-- BEGIN Entries shown --

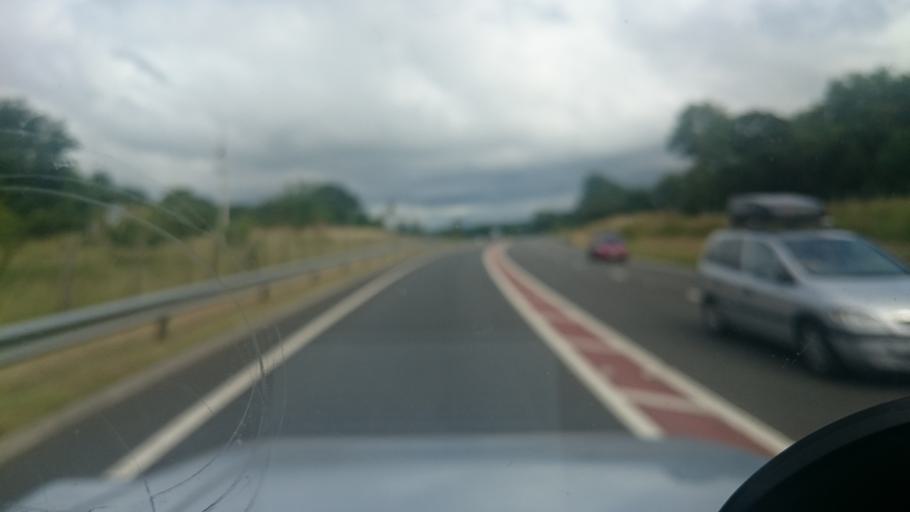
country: GB
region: Wales
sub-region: Pembrokeshire
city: Wiston
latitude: 51.8023
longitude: -4.8088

-- END Entries shown --

### To be done
In the data above, replace "city" with "town" and change nothing else. Reproduce every line except the pictures.

### The output
country: GB
region: Wales
sub-region: Pembrokeshire
town: Wiston
latitude: 51.8023
longitude: -4.8088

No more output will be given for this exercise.